* [Excerpted text]
# Auger Clutch Lever not locking HS828K1



## Jeff Marshall (Feb 10, 2017)

20 y/o machine with no issues with religious routine maintenance, started giving me grief this storm. And another storm on the way.

Frame # SZAK-2041xxx

I'm assuming that some part of the mechanism is worn enough now so that the auger lever slips past some catch when the clutch lever is engaged. I cannot identify how the mechanism works without really getting into it to the point of partial disassembly. Wondering if anyone has first hand knowledge?

In attached picture, I'm thinking # 14 or the whole shaft #19 are the culprits. And if I'm going to dig in there, I'm imagining that there are other components that may be worn and needing replacement. Is this a easy enough job for a reasonably smart, but weekend handyman?? 

Separate but related, I've only replaced the various front-end wear bars/shoes/cutting edge on this machine. Everything else is original, well lubed/greased and motor still starts 1 pull. When should I start to think about this machine as being close to 'end of life' with small parts failing/falling off? I'm confident the motor will last near forever but the rest of the bits I don't know about.

* [Stored items from a collection]
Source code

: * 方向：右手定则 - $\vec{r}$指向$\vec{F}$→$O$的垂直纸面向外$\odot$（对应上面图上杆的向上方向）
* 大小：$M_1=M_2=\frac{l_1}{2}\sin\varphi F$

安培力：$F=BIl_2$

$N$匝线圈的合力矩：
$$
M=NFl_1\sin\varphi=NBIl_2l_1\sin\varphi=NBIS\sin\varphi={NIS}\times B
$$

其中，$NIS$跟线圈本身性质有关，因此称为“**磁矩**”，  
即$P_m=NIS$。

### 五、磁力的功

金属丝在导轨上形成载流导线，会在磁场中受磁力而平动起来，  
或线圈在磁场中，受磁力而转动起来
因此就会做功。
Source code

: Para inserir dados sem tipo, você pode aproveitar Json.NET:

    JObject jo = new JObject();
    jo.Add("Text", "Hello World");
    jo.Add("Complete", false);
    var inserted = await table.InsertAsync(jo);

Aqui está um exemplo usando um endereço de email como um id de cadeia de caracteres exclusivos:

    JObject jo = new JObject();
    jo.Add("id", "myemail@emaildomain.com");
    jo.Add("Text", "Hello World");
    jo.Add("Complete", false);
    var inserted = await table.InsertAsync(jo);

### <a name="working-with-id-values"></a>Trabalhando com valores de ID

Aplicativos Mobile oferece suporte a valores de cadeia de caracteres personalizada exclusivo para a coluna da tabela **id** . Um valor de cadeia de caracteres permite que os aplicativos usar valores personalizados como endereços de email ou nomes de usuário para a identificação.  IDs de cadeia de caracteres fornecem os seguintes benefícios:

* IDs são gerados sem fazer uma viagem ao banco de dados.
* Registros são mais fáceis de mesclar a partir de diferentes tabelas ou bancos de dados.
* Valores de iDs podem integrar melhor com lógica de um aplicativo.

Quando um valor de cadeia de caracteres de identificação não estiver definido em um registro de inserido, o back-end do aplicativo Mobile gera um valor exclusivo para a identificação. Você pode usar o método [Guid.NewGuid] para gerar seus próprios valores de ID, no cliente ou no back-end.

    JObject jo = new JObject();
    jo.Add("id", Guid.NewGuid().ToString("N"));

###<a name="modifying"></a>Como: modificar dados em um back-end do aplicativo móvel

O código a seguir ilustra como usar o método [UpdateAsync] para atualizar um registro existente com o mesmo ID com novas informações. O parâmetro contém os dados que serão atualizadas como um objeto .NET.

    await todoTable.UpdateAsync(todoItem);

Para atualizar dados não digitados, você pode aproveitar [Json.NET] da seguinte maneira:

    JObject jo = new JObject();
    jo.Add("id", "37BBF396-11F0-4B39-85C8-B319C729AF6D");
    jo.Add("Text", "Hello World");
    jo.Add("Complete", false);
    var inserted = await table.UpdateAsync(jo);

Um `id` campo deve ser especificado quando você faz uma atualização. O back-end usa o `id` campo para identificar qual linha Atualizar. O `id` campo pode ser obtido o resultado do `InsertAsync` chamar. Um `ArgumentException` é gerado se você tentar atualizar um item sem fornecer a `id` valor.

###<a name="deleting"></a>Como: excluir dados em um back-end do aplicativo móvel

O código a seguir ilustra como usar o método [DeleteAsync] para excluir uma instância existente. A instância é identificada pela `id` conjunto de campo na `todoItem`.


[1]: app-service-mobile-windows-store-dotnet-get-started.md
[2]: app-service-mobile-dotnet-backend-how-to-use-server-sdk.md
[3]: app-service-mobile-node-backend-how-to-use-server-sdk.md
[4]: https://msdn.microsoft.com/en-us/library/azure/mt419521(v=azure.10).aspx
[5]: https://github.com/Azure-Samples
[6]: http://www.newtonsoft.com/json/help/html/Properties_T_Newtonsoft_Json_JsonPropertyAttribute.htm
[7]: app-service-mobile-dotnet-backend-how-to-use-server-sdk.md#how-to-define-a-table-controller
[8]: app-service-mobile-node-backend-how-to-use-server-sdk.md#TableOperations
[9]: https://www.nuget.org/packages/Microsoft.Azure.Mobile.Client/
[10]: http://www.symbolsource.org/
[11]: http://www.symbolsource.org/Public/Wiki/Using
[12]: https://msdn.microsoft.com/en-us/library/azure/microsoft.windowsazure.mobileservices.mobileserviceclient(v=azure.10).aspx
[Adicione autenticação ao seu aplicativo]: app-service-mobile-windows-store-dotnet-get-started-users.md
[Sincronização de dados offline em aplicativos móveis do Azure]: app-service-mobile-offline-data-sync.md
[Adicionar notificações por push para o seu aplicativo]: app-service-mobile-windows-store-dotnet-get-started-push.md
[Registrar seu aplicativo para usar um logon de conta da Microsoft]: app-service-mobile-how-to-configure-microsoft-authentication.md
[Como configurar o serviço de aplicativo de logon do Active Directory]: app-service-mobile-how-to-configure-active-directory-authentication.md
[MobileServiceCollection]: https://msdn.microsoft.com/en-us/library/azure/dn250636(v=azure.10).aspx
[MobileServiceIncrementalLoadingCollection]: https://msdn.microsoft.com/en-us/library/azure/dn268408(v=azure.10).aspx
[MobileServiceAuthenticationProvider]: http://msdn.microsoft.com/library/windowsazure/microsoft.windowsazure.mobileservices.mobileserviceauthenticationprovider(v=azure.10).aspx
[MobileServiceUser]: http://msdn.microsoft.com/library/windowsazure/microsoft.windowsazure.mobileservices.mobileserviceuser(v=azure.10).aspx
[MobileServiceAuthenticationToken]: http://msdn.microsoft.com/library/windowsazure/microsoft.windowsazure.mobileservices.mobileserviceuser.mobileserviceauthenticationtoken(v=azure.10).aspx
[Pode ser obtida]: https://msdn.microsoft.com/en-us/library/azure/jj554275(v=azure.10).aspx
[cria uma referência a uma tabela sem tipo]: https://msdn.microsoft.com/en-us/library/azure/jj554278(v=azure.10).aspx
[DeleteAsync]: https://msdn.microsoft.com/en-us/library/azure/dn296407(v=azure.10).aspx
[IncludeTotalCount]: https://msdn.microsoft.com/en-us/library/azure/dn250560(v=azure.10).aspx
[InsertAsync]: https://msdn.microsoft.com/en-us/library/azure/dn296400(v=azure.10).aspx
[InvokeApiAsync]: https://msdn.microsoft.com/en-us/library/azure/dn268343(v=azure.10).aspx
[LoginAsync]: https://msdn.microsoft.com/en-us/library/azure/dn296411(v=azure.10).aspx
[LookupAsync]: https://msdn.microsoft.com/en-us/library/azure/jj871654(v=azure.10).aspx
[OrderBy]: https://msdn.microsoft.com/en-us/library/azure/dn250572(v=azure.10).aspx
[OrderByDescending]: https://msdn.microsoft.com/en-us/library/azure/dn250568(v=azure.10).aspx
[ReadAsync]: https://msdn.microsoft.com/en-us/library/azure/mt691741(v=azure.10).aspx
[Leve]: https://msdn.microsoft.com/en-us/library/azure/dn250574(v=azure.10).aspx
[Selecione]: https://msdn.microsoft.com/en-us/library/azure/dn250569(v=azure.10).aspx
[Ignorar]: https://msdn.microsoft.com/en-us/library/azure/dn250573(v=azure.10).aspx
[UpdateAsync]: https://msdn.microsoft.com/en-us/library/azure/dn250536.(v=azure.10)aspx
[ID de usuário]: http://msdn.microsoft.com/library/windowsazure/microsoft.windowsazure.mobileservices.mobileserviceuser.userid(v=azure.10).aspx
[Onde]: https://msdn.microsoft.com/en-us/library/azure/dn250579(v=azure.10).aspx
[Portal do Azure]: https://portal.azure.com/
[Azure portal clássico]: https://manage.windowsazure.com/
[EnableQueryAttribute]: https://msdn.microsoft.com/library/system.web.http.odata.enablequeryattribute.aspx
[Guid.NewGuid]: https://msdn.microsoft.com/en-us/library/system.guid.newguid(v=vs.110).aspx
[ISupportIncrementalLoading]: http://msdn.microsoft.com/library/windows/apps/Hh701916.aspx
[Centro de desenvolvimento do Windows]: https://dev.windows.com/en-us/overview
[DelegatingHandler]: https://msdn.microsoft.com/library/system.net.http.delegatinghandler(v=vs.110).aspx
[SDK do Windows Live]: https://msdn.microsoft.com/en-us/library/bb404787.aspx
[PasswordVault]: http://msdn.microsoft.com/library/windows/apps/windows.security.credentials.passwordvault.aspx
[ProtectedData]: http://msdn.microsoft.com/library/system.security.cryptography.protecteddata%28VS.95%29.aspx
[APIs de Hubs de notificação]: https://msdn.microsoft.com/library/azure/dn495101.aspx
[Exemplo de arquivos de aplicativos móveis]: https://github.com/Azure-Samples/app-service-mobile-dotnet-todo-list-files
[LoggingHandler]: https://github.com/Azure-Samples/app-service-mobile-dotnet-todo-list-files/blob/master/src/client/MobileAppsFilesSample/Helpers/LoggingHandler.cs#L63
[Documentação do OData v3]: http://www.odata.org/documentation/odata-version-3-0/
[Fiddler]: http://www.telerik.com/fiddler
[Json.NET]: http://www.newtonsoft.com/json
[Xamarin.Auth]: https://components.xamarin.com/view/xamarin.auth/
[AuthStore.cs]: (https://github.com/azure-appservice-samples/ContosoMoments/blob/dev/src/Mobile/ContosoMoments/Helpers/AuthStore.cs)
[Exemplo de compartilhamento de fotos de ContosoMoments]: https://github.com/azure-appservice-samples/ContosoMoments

* [Activity list]
1 - Decide whether each statement agrees with the forum post about the auger clutch lever, answering yes or no and quoting the deciding words from the post: (a) the machine is about twenty years old; (b) the motor now needs several pulls to start; (c) the front-end wear bars, shoes and cutting edge are among the parts that have been replaced.
2 - Continue the forum post about the auger clutch lever from where it stops.
None of the listing is needed.

* [Responses]
1 -
(a) Yes: "20 y/o machine"
(b) No: "motor still starts 1 pull"
(c) Yes: "I've only replaced the various front-end wear bars/shoes/cutting edge on this machine"

2 -
Thanks for the help,

/Jeff


----------



## skutflut (Oct 16, 2015)

Take a look at part 13 as well, called a cam lock. Maybe you can eyeball what goes on with that when you have the levers down, and see if part of it is work off.


----------



## YSHSfan (Jun 25, 2014)

I just got done fixing the same issue on my HS828.
The issue on mine (that seems it may be a common problem due to its design) was that parts #21 and 14 are sticking together keeping the locking cam open.
I removed cover #16 and the components # 14. 15, 17 and 21. I cleaned the shaft and cam, lubed them well with mobil1 grease and reassembled. It works as it should now.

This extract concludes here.